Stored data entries
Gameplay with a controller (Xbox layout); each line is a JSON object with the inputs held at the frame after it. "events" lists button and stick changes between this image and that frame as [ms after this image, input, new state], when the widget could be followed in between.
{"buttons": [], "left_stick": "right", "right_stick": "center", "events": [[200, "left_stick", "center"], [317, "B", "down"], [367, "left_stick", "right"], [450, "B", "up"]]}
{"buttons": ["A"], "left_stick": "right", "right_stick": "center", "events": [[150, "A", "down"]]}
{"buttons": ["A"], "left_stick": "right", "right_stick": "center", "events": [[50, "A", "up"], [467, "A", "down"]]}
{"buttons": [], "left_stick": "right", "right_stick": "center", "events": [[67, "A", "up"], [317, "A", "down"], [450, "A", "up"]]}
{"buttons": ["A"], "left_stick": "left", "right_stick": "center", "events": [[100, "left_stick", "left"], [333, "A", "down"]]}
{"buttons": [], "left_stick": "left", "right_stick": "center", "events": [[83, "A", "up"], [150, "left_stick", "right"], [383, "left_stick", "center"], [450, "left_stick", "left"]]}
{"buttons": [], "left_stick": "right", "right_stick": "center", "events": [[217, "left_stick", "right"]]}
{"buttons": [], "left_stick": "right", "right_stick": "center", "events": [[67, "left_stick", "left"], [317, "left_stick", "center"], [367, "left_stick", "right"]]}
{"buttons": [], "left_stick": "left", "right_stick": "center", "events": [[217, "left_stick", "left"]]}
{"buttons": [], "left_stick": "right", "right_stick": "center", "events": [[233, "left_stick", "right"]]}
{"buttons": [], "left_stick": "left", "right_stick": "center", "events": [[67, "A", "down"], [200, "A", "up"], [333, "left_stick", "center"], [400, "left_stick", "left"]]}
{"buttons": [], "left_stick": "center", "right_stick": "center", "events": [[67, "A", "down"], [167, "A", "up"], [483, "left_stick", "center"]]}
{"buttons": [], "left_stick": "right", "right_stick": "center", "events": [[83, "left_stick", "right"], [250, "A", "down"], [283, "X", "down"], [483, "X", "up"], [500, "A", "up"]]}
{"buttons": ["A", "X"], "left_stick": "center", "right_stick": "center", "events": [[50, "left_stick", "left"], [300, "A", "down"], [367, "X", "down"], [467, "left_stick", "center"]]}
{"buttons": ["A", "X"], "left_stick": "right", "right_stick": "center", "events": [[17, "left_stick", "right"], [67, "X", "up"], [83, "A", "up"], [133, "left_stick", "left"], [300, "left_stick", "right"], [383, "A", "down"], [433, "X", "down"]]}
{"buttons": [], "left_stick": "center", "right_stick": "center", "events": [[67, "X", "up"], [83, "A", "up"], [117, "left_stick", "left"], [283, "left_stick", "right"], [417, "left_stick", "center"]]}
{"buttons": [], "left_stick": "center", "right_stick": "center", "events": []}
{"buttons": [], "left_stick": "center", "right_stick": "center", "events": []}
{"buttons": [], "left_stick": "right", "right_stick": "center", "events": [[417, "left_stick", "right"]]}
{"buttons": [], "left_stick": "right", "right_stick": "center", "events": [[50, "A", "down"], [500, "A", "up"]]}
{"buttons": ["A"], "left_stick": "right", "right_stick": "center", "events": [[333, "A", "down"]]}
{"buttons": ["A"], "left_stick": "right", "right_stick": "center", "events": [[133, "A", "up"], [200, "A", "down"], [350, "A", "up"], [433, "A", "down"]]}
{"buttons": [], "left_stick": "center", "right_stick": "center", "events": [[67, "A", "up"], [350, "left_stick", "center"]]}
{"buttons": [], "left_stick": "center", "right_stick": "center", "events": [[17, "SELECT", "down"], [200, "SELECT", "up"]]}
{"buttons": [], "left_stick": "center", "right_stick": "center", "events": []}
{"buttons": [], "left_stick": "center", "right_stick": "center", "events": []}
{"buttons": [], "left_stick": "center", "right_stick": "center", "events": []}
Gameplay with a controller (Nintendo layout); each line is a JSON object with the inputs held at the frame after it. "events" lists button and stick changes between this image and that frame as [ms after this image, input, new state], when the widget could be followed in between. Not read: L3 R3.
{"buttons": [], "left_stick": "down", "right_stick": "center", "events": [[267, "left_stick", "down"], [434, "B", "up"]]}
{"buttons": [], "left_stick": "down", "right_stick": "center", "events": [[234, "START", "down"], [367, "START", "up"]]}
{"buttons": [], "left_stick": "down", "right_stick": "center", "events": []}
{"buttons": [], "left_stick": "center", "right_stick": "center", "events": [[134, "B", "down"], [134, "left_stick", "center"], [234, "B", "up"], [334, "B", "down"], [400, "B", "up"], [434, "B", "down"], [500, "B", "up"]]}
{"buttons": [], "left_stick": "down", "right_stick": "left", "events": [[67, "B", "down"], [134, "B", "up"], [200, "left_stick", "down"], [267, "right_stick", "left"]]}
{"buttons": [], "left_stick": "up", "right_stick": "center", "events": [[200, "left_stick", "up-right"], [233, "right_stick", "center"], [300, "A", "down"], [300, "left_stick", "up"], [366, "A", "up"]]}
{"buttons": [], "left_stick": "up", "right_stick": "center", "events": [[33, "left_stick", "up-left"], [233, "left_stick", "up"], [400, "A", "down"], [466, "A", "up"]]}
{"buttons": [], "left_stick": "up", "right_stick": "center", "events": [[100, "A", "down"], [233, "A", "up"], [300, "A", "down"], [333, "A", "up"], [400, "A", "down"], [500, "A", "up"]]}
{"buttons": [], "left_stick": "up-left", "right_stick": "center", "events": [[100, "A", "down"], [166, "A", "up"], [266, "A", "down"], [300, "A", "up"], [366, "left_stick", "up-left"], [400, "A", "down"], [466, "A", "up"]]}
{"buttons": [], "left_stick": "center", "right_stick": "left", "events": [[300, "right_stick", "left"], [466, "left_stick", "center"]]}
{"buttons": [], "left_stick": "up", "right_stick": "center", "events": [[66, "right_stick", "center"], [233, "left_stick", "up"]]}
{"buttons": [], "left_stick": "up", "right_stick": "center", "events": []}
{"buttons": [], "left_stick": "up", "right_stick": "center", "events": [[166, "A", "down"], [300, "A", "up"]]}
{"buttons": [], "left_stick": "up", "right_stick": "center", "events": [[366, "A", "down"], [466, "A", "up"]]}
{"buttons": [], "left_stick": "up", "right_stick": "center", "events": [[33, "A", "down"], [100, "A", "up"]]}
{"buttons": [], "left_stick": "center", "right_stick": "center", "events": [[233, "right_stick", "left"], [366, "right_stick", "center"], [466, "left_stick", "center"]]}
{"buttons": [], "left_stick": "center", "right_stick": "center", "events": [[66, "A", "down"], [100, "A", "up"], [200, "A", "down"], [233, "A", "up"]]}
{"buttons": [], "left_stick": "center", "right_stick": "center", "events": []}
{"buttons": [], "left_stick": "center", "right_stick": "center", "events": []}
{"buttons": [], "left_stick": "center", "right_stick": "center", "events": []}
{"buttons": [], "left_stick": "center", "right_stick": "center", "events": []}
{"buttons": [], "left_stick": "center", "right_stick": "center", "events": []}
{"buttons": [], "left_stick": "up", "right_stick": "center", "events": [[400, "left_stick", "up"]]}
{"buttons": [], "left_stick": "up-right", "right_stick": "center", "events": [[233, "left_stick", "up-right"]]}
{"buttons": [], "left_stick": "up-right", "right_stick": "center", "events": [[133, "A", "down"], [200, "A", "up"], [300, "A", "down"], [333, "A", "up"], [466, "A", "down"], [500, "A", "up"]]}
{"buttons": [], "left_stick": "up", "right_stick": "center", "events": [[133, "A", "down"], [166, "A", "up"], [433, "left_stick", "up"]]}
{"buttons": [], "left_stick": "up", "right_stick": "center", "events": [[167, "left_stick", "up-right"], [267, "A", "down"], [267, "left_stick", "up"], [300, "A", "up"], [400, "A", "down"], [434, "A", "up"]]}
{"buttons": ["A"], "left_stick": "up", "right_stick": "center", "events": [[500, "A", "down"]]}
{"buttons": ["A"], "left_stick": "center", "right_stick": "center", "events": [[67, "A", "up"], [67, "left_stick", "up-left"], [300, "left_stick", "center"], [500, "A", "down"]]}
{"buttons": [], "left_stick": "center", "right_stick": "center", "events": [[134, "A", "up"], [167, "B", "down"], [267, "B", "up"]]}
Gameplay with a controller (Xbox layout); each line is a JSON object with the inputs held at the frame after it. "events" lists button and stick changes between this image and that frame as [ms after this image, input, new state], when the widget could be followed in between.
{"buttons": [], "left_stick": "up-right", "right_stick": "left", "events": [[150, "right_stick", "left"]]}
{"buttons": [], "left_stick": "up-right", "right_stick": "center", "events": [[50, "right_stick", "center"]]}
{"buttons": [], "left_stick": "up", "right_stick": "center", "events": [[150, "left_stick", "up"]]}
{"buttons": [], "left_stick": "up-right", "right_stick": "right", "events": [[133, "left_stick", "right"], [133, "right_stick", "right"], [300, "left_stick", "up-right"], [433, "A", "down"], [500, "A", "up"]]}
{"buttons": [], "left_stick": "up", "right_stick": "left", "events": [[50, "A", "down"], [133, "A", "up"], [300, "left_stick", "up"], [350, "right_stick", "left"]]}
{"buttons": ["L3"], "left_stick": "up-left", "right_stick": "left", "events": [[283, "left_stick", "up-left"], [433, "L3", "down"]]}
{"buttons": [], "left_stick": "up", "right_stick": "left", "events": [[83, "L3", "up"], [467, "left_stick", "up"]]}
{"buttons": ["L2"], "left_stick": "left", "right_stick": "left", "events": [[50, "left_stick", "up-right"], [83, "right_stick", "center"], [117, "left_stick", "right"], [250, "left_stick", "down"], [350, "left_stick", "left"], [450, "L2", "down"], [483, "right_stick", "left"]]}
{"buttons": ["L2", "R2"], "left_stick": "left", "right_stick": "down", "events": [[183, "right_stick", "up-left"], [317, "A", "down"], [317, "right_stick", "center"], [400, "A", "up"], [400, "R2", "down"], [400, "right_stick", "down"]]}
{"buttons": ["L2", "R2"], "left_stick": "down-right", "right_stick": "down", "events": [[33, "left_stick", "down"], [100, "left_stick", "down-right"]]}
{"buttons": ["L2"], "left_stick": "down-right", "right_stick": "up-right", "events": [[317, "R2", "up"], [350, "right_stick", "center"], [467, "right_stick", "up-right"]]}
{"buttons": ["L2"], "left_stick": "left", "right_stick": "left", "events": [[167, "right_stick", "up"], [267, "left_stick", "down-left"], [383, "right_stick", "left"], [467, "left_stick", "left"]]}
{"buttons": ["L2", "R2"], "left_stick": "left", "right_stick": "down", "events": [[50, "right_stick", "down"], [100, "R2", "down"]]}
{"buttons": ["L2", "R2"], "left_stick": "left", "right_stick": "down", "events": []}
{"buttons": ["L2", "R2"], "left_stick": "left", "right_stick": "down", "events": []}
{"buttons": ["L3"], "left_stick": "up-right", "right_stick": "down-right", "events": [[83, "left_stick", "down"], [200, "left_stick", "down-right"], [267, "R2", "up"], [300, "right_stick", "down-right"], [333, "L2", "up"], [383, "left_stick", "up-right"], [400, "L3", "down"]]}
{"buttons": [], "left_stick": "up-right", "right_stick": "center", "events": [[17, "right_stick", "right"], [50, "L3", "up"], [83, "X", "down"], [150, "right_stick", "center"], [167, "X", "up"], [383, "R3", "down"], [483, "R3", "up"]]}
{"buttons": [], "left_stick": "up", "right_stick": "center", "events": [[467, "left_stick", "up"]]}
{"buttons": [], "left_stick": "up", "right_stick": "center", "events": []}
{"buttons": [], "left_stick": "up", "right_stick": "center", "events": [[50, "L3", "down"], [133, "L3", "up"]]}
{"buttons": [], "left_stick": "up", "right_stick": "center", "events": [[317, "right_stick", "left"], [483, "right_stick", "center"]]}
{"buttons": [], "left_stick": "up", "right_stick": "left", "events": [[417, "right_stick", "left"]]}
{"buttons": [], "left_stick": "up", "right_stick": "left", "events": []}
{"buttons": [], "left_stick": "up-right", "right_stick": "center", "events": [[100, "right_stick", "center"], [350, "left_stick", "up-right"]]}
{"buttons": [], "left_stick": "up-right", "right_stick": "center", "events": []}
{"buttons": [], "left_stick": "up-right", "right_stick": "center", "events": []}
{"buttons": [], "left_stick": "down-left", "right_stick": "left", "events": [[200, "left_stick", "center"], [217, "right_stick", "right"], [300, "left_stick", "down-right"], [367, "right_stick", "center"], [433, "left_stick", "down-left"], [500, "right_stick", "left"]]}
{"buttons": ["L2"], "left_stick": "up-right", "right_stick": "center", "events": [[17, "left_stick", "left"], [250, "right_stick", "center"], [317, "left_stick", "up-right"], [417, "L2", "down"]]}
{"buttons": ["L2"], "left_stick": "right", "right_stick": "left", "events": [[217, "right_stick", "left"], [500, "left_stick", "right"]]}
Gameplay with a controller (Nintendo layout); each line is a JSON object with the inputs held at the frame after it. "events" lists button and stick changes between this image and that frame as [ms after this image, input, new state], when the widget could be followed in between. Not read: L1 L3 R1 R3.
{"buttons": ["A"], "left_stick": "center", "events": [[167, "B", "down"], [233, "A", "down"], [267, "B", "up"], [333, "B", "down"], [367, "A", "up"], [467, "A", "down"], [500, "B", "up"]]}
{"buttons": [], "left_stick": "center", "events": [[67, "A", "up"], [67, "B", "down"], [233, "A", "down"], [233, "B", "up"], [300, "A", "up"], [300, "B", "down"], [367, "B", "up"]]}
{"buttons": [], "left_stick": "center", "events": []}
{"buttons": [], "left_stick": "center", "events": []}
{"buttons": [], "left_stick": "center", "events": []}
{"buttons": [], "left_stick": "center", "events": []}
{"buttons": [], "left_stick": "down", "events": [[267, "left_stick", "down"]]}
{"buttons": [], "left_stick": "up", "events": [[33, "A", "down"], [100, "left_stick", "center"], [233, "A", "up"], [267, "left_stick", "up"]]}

■ DIRECTIONS ■
Only lines with the word "read" are wanted; pull each of them from the records.

■ THE COMPLETED TASK ■
Gameplay with a controller (Nintendo layout); each line is a JSON object with the inputs held at the frame after it. "events" lists button and stick changes between this image and that frame as [ms after this image, input, new state], when the widget could be followed in between. Not read: L3 R3.
Gameplay with a controller (Nintendo layout); each line is a JSON object with the inputs held at the frame after it. "events" lists button and stick changes between this image and that frame as [ms after this image, input, new state], when the widget could be followed in between. Not read: L1 L3 R1 R3.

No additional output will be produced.